**Task directions**
Take the entries below and print only the lines from the one with "Islas Malvinas" through the one with "Support +49 (0)2301 9889540", exactly as they stand, both ends included.

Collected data
========================================

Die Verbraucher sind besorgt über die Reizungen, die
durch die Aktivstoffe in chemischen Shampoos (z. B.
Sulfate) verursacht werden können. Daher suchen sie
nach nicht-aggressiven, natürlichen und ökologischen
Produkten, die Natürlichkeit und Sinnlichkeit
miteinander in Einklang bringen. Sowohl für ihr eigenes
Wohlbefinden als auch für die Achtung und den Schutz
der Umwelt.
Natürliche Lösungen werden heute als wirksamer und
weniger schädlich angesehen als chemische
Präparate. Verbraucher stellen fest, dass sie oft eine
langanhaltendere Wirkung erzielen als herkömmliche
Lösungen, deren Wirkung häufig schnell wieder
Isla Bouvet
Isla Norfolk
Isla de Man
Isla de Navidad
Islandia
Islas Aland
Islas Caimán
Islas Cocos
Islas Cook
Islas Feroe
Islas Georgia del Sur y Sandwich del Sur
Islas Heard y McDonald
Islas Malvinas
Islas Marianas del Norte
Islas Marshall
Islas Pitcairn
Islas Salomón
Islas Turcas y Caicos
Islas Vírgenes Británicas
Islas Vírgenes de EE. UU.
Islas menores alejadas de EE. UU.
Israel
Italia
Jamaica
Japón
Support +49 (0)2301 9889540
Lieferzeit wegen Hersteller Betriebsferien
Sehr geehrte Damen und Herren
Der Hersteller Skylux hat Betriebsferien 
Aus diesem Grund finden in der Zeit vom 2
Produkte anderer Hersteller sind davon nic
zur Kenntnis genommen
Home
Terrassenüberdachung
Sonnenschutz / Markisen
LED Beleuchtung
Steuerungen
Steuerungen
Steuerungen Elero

========================================

**Exercise result**
Islas Malvinas
Islas Marianas del Norte
Islas Marshall
Islas Pitcairn
Islas Salomón
Islas Turcas y Caicos
Islas Vírgenes Británicas
Islas Vírgenes de EE. UU.
Islas menores alejadas de EE. UU.
Israel
Italia
Jamaica
Japón
Support +49 (0)2301 9889540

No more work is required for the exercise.